In 2009, senior management of PLIES and MIG decided to review the performance of the AIC after the first two years' worth of estimates were produced (in respect of 2006-07 and 2007-08). Charles Aspden, a former Assistant Statistician of the National Accounts Branch, was brought in as a consultant to review the performance of AIC in mid-2009. His review was completed in a whirlwind three weeks; the opening paragraph of his Review report stated that "NAB found substantial differences in the economic picture portrayed by the AIC core and other data sources, most notably the ABS’s quarterly surveys, both in terms of coherence within each of the two years and growth between them".

The desire to improve the accuracy of AIC estimates, plus enhance the AIC's coherence with other data sources such as the Quarterly Business Indicators Survey (QBIS), has been a driving force behind the efforts of the AIC Review Team in the last year or so. The role that MDMD plays is in providing methodological advice to the Review, in particular pursuing the key work identified by the AIC Review Team which wound up in July 2010.

Statistical Services Branch (SSB) within MDMD has been involved in a number of investigations in assisting the Review. In trying to improve the efficiency of the AIC sample (which currently stands at about 20,000 units selected from the Australian Business Register (ABR)), John Preston (SSB) is experimenting with using a modelling approach which uses Business Activity Statement (BAS) data from the Taxation Office (combined with other information from the ABR) to produce unit-level values for each unit on the AIC frame. This method allows for a flexibility of models for the estimation of key measures of financial and economic performance that are output by the AIC, thereby permitting a powerful use of the available auxiliary information.

Edward Szoldra (SSB) has also completed some work confronting wages estimates between AIC and QBIS. This work attempted to shed some light on the discrepancies in the estimates between these two collections.
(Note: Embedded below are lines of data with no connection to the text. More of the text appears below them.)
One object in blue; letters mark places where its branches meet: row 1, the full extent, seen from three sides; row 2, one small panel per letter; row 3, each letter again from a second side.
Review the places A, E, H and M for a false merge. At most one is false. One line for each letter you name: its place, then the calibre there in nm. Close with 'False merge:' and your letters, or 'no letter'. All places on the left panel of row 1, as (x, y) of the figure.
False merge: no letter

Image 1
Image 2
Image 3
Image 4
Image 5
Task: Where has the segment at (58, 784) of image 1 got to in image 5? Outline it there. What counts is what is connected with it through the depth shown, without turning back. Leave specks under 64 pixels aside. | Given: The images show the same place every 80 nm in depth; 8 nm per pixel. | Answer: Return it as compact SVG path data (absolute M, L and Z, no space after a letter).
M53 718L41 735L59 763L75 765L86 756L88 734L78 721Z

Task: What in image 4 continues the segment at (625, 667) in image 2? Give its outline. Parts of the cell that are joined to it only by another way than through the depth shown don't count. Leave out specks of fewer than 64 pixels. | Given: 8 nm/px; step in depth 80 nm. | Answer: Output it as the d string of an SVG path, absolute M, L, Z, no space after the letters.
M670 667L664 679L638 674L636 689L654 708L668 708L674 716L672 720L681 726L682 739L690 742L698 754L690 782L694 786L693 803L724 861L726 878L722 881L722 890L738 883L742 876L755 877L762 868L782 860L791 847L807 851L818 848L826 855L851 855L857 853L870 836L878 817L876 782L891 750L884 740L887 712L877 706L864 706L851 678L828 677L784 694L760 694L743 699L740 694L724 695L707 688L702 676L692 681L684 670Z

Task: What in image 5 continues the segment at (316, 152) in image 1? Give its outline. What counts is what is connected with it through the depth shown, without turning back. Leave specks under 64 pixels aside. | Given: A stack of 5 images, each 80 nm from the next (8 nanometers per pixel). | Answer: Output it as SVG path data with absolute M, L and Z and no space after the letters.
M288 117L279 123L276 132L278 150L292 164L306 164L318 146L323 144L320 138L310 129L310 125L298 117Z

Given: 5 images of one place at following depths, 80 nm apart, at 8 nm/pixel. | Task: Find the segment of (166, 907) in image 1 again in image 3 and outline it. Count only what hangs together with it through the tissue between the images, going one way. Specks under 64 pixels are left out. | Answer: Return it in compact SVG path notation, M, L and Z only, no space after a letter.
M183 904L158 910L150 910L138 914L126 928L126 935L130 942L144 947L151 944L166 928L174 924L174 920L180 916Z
After adjusting for a number of known differences (such as scope and differences in estimation methodology), comparative estimates of annual movement between the AIC and the sum of 4 quarters of QBIS data showed that some industries had discrepancies beyond what is explicable by sampling error. Further investigations indicated some promising (though not definitive) potential reasons for the discrepancies (including issues around differences in annual and quarterly survey reporting).

In addition, more recent work within SSB has been in addressing issues around coherence as indicated in the September 2010 AIC Review Steering Committee meeting. These projects will include SSB working with NAB to ascertain more precisely their quarterly and annual data requirements in the construction of the National Accounts and some work around the effectiveness of the generalised regression (GREG) estimation methodology used in AIC (and whether it is a viable candidate for use in the QBIS). Lastly, SSB will undertake a project which aims at documenting NAB's Supply-Use Table transformations and how AIC and QBIS data flows through the accounts.